There is a need for more speed in this simulation. It is currently moving at about 0.1 seconds per second. So a 3 day simulation would take 30 days. To achieve this increase in speed, a coarser mesh will be used. The cover has been increased to 150 mm in thickness and the number of cells in cover reduced to one. The cells in this area are then widened so that they are basically square. The from that, the surrounding inner domain and the internal clamp area have also been modified to ensure there are no split cells at the cover interfaces. The outer domain was also reduced to be just 8m above the clamp (previously 10m). The final meshes are ca. 5000 cells for the coarse mesh, and ca 2800 for the super coarse mesh. These are down from ca. 16000.

15cm is not far off the average diameter of a fully grown sugar beet, so it feels a good cell size. There are still some smallish cells inside the clamp area that might be causing problems, but I don’t think so – the highest Courant numbers are probably in the area outside of the clamp, where the wind is blowing unrestricted. There are also still some elongated / higher aspect ratio cells, but again, probably not an issue.

The cost to accuracy from this increased coarseness is not known yet, but the model needs to be able to run a simulation of around 3 days of weather. If this takes 3 week of simulation time, then it is of no value.

RESULTS

These are the same uncovered clamp (9 m wide, 3 m high), with 5 m/s inlet velocity (from left). The inlet/ wind temperature is constant at 300 K, and the clamp is initially 274 K. The only difference is the mesh.

But I’m not posting any animations: something is wrong.

The results seem pretty similar on the two meshes, which is good. But the problem is that the fields look the same at 3600 seconds as they did at 60 seconds, which is bad. With such a big temperature difference between the two phases, I would expect that they would become much more alike over an hour. Or, more likely given the inlet temperature is constant, that the porous sugar beet region would be a lot, lot warmer at 3600 seconds than at 60 seconds. With the previous simulation of 30 or 60 seconds, there were hints that was an issue with the heat transfer, it was not possible to judge properly given the short time span.

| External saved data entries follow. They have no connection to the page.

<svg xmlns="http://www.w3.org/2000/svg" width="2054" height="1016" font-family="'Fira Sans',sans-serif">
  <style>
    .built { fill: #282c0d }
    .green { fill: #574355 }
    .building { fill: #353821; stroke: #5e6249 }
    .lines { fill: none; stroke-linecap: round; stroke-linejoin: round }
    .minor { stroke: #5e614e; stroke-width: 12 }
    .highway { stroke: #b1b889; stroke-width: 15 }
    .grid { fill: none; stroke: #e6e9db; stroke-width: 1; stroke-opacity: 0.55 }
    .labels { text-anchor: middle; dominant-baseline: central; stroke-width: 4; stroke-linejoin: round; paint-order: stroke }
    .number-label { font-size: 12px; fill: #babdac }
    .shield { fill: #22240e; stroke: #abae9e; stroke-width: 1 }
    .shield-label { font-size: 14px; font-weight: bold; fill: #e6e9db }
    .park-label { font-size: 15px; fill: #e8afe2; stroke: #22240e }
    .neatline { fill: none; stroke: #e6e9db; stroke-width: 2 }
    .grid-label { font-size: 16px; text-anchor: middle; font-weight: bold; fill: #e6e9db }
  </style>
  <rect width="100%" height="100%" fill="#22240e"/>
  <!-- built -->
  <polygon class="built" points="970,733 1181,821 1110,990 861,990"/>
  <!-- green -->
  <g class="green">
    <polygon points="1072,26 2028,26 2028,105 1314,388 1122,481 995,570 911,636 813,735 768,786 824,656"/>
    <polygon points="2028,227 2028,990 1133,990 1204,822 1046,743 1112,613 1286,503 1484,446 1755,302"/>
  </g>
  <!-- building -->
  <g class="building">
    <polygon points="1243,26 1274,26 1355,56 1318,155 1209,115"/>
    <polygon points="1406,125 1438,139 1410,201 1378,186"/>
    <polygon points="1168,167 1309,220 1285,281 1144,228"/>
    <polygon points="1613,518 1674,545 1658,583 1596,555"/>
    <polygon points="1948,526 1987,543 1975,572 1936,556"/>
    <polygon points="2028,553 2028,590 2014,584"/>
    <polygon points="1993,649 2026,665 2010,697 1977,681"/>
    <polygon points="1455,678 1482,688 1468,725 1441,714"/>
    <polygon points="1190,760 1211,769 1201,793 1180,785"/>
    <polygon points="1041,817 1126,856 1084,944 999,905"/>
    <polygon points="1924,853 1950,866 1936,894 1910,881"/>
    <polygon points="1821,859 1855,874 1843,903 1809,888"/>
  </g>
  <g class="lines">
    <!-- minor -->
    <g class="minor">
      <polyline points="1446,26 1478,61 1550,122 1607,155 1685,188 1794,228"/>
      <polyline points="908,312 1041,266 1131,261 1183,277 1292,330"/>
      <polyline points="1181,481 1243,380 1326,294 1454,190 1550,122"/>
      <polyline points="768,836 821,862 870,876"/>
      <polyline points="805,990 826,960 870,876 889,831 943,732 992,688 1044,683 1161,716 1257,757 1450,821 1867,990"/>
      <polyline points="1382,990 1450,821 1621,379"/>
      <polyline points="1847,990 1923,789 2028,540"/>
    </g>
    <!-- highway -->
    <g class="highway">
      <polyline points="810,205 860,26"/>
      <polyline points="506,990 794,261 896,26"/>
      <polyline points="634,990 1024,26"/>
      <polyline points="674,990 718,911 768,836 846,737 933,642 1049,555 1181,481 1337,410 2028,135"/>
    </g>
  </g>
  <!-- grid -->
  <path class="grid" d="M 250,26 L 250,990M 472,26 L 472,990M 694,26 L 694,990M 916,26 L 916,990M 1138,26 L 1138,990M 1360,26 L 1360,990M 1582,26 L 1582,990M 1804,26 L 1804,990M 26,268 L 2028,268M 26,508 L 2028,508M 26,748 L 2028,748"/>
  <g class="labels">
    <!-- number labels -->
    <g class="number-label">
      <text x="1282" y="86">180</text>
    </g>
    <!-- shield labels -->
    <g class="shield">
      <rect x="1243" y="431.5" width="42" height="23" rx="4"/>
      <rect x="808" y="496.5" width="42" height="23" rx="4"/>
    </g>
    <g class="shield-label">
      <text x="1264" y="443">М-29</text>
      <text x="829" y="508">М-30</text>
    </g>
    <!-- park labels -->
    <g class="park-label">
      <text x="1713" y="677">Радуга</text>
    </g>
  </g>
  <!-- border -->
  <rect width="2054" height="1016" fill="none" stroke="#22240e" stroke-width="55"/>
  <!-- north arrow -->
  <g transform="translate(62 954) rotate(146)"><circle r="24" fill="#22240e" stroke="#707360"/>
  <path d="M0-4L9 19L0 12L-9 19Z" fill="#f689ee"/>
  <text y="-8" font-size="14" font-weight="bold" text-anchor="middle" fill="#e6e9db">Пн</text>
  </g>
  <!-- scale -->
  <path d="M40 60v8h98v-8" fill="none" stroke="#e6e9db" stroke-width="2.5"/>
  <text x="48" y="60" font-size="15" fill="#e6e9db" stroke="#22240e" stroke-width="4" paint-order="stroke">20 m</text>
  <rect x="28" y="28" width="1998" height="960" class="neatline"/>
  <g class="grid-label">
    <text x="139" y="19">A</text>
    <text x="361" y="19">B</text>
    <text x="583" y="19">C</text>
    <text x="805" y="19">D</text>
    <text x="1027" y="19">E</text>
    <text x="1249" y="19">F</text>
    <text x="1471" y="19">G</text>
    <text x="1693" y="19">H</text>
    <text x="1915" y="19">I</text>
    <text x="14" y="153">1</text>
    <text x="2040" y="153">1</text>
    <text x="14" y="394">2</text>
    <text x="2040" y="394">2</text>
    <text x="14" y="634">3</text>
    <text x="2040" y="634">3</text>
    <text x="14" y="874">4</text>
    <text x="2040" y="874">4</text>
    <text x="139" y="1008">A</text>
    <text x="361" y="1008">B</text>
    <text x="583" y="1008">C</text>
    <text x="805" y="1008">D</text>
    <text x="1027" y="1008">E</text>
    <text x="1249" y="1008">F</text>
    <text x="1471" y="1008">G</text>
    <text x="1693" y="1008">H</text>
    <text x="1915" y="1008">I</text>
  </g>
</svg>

But now it appears very much so that there is an issue.

On the bright side, things have sped up a lot. On the rather slow desktop I’m using, the 3600 second simulations took 8050 seconds for the coarse mesh, and 3435 seconds for the super coarse mesh – so better than real-time. With max Courant number set to 0.6, the coarse mesh was proceeding at a delta t of 0.00676, and the super coarse mesh at a delta t of around 0.011 seconds.

My first guess at the probable source of the issue is the huge difference in density x specific heat of air verse the beet mass. If div.T = 26, the specific surface area is 30, and the convective heat coefficient is taken as 10, then we have transfer of 7800 W/m3. The change in temperature is then this value divided by (density x specific heat). Which (density x specific heat) is it meant to be? Those specific to each phase? That’s what I’m using. (density x specific heat)f = 1253, (density x specific heat)s = 4.145 e06. So, with the 7800 W/m3, the temperature changes are, fluid = 6.23 degrees per second, and solid = 0.00188 C/s. The air is cooling instantly when hitting the porous zone, while the beets aren’t heating at all, so there just isn’t the expected changes. Is this the problem?